(Front-end code change data)
====================

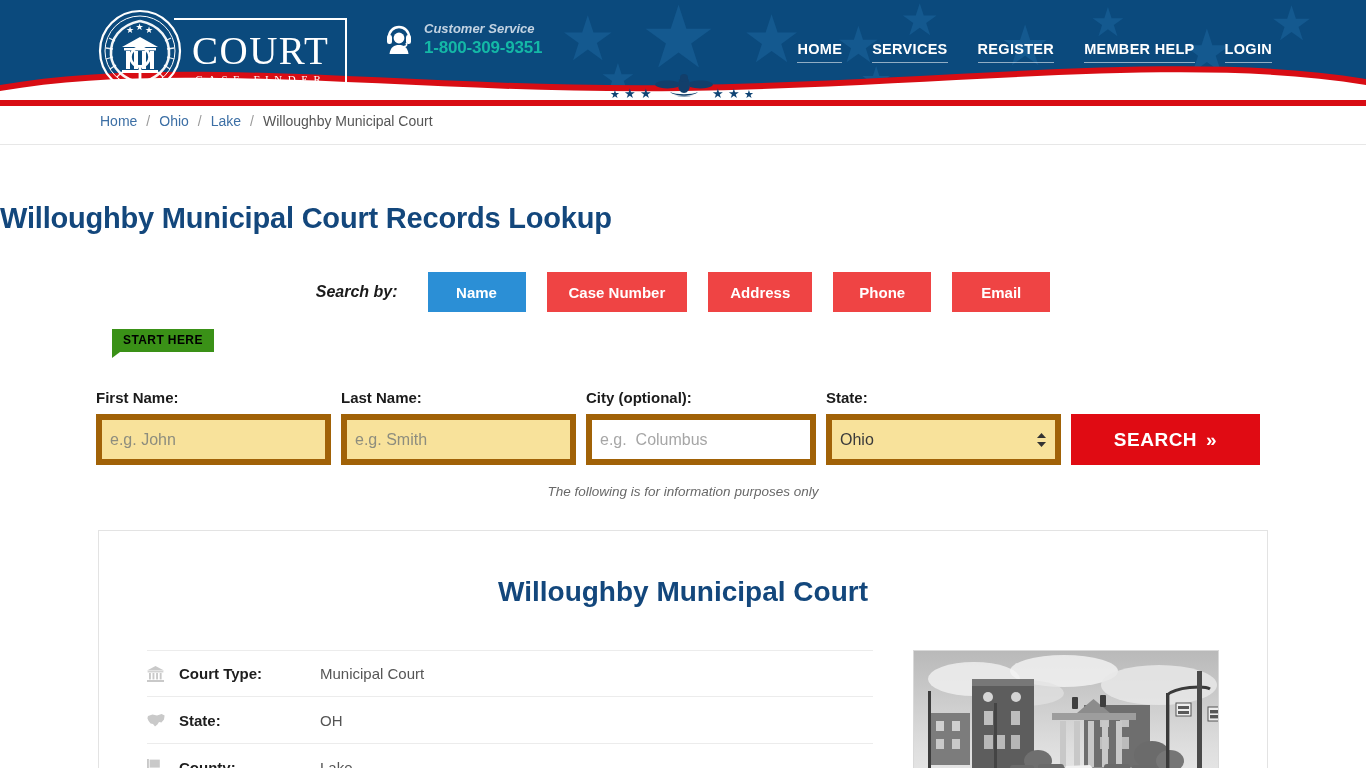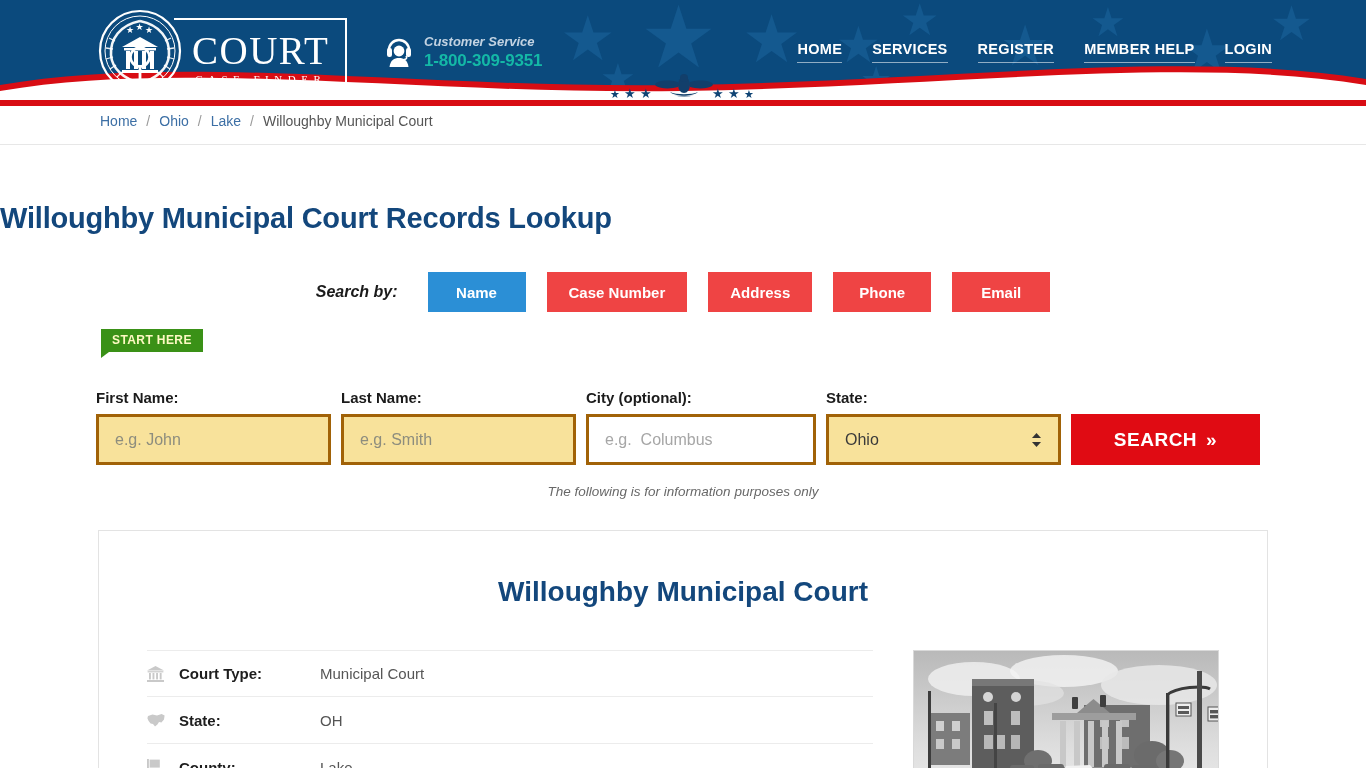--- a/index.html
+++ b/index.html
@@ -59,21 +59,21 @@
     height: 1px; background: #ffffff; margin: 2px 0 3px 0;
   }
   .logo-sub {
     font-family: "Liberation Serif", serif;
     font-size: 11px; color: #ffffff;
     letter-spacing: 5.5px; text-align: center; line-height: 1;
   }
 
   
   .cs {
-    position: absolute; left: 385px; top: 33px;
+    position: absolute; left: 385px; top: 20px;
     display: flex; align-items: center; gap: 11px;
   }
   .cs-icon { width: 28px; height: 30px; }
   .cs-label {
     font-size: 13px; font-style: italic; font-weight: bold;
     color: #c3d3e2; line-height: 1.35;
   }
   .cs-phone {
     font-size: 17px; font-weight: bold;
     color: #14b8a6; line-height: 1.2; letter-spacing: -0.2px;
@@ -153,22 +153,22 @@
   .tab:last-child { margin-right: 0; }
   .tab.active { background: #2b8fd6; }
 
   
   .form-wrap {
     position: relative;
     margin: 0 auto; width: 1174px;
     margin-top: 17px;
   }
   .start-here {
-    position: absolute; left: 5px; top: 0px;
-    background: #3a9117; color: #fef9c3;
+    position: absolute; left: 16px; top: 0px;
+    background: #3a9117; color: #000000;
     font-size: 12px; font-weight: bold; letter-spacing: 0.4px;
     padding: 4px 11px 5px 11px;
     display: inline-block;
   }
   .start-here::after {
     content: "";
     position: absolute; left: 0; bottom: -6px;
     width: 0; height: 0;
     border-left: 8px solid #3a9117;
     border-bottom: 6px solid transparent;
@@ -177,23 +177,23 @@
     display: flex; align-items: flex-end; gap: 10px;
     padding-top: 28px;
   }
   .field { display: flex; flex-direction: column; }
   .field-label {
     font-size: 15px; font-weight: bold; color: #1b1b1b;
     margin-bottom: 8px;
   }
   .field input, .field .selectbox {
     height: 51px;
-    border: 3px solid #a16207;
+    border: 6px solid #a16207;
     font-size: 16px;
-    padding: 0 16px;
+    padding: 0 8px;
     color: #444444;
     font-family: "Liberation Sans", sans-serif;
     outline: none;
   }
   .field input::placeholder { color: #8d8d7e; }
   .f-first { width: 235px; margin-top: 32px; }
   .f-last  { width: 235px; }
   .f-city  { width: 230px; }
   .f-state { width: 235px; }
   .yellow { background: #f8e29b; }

====================

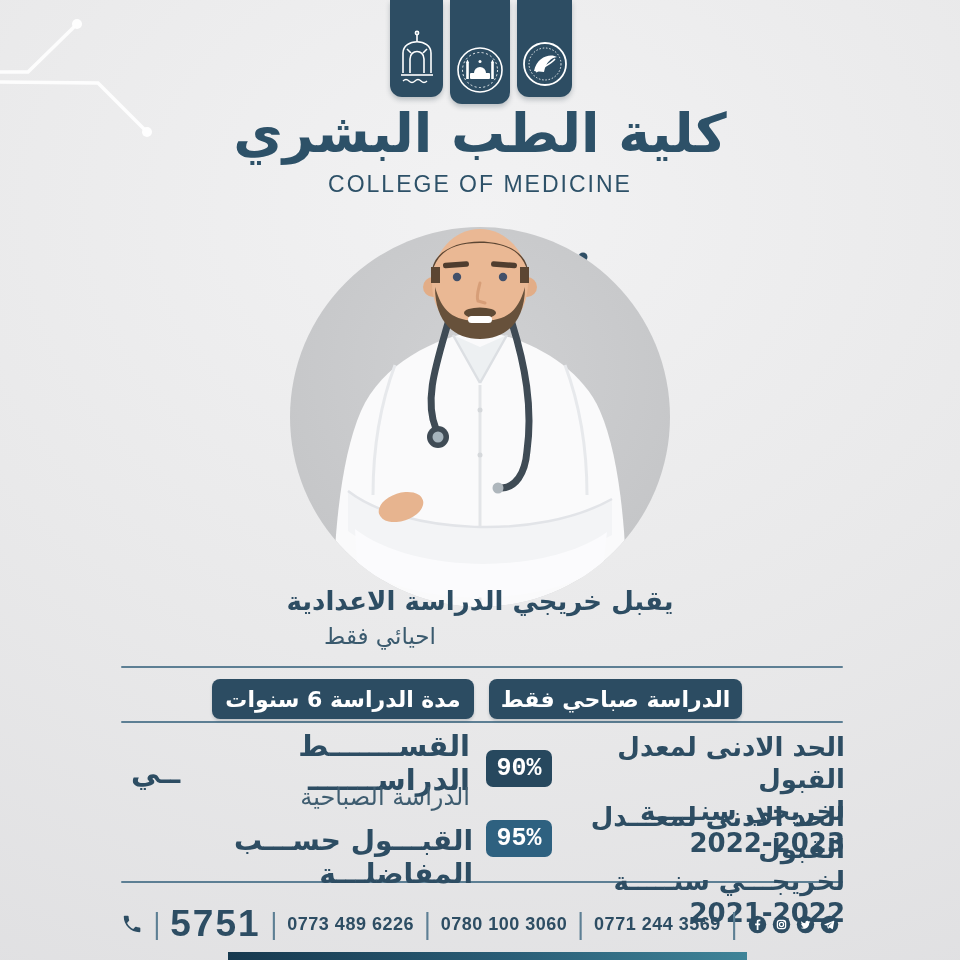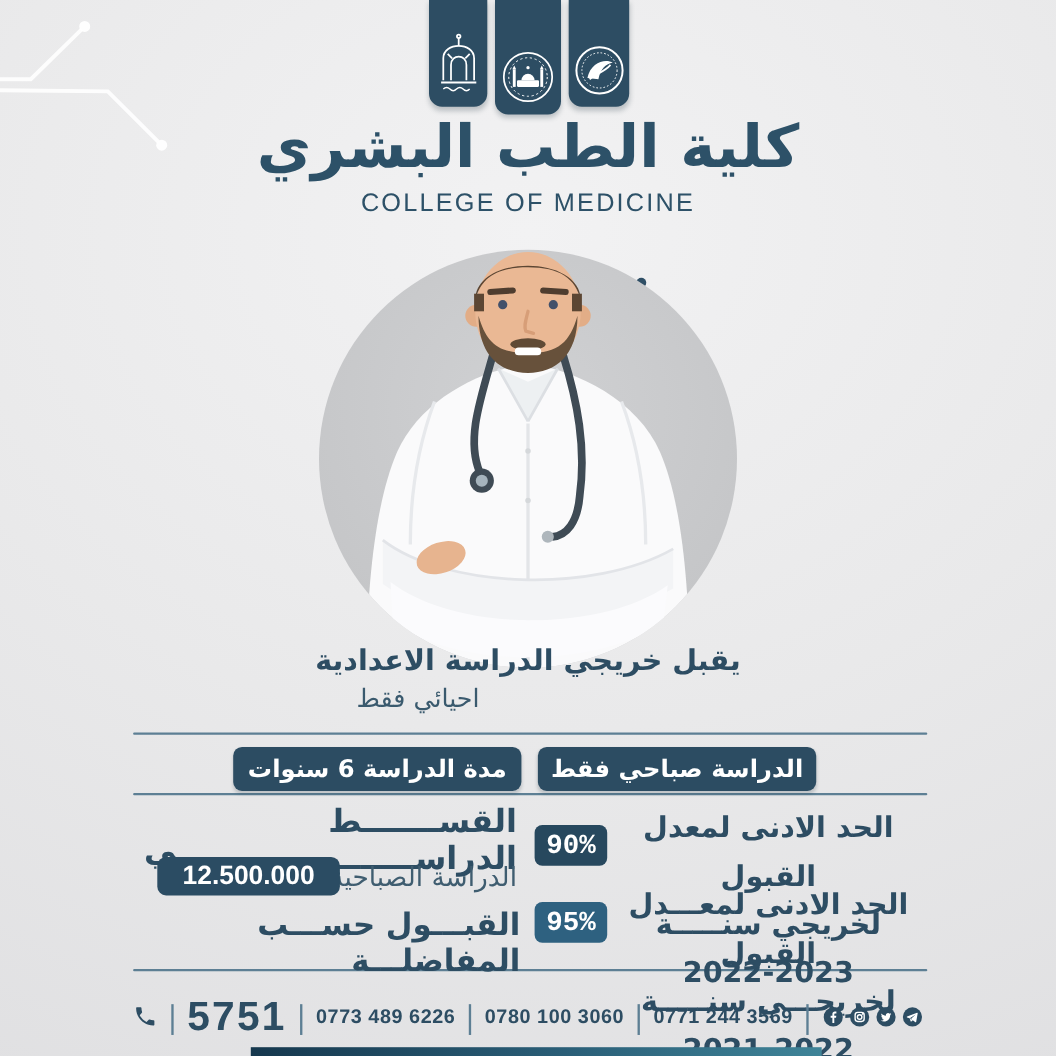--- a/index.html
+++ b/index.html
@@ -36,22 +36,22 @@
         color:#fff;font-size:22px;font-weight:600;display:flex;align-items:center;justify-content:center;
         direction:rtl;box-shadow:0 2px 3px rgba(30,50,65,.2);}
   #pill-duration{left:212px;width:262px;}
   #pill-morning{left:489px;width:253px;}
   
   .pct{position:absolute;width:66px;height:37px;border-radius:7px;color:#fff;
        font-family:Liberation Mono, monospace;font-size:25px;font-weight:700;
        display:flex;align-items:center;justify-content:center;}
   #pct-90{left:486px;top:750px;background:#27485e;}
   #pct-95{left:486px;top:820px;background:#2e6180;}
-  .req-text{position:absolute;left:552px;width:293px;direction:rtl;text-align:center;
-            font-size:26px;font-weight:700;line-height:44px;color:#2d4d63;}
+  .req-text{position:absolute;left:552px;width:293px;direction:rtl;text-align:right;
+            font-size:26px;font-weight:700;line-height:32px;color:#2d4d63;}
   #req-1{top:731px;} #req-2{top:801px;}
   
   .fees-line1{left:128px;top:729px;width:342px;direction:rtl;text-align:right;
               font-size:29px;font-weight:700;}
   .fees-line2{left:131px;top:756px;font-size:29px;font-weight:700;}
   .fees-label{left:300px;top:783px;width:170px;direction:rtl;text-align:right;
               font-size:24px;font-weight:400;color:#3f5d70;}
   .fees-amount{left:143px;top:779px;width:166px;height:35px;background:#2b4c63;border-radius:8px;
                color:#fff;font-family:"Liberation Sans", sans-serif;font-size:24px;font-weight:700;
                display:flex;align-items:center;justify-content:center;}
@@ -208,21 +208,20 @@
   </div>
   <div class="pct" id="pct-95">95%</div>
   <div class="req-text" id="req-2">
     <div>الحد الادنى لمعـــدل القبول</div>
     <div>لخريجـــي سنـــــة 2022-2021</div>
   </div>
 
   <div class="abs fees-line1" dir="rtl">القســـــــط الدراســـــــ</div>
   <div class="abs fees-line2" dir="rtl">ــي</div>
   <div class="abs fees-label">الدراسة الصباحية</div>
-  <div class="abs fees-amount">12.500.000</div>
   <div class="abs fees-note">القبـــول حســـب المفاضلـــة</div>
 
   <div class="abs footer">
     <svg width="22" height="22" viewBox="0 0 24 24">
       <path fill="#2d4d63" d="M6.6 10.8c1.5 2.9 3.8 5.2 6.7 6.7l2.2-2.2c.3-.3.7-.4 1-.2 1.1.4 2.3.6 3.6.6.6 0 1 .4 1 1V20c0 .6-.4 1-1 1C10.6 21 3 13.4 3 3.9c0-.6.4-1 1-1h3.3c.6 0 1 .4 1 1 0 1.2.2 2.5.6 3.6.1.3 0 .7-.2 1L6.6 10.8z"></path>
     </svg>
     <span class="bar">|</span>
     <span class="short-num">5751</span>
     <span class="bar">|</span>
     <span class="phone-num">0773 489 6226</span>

====================

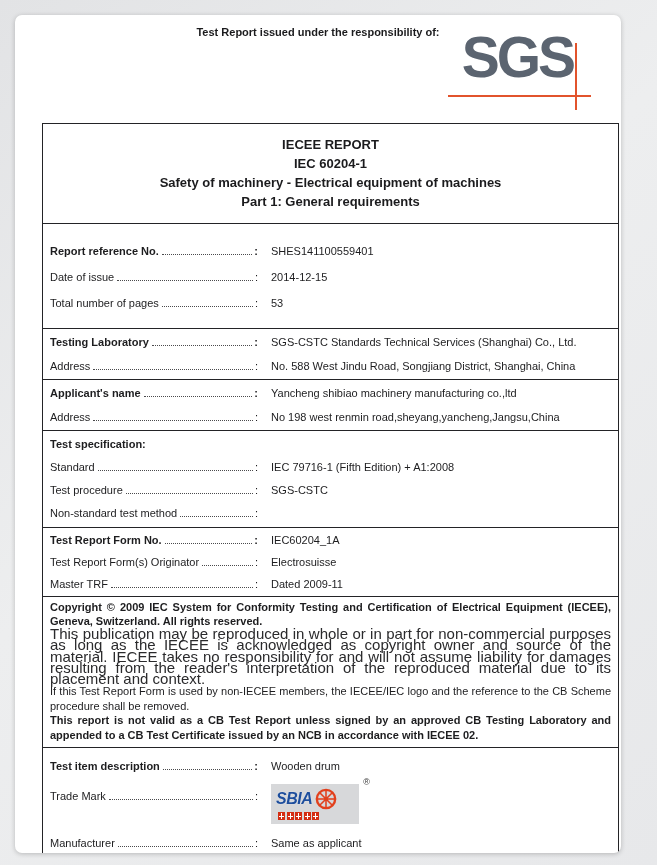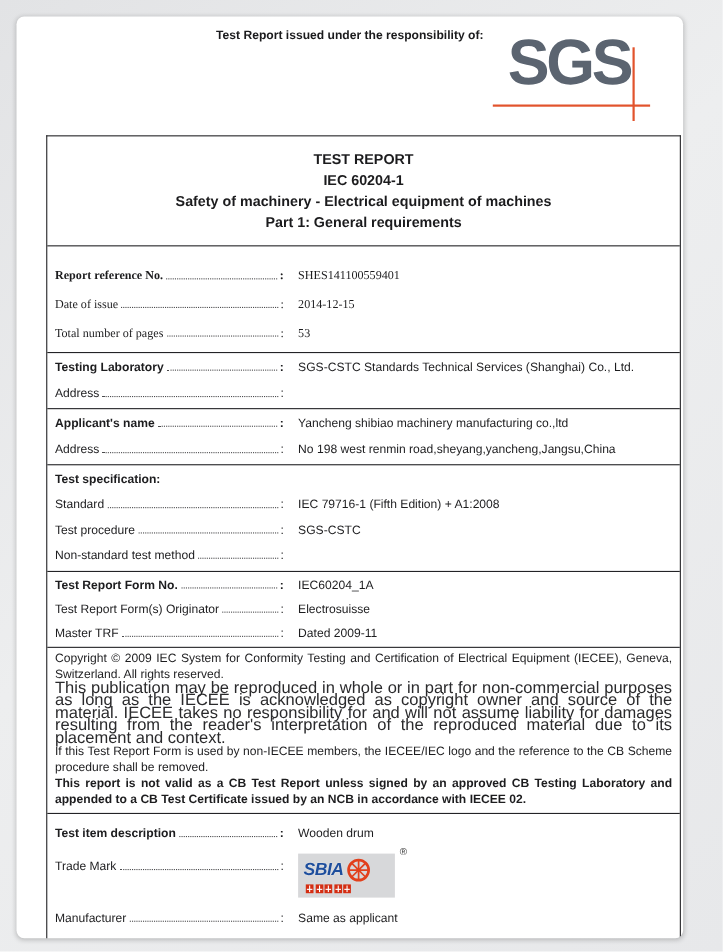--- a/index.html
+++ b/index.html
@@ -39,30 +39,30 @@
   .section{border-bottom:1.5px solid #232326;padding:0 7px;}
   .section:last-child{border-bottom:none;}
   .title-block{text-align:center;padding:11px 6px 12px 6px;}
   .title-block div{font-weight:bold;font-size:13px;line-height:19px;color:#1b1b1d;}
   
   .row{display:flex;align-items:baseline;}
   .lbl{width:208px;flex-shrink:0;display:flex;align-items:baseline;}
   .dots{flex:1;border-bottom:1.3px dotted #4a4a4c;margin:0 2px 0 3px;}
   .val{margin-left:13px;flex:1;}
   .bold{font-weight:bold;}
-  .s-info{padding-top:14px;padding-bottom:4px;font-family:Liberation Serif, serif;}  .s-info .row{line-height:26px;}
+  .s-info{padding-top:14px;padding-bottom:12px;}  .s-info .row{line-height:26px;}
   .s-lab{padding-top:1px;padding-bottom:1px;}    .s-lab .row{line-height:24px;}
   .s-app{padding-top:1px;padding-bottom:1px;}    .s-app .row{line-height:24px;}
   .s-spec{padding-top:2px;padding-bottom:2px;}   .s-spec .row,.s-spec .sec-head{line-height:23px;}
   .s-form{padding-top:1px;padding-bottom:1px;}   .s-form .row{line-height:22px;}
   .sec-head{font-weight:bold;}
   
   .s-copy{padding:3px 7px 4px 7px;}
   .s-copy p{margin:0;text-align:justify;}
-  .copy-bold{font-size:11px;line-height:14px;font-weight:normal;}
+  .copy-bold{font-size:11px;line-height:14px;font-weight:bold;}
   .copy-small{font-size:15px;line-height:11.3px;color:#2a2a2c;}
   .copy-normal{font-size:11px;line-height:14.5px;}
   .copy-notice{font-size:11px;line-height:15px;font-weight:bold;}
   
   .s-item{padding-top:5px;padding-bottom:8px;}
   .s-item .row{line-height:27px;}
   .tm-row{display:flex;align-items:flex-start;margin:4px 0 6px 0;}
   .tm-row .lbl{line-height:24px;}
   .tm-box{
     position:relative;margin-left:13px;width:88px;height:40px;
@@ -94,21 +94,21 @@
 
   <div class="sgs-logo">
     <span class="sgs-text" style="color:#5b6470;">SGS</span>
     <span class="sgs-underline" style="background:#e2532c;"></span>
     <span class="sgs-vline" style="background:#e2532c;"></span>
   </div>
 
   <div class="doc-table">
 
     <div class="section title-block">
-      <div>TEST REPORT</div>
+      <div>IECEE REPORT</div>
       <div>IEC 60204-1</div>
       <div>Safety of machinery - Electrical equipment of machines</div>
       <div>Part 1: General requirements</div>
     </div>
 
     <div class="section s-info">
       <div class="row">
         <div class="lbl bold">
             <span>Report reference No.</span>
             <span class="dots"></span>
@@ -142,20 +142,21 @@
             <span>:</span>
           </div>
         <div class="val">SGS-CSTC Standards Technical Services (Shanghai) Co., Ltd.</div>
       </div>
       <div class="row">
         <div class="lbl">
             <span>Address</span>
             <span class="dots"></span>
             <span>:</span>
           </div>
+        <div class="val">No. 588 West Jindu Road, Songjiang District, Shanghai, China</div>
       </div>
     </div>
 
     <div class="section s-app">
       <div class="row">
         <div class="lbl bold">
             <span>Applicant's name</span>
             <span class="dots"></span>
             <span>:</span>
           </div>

====================

● **Problem**
Would you state how many lines of the data above hold the string "copy"? Reply with the number alone.

● **Written response**
7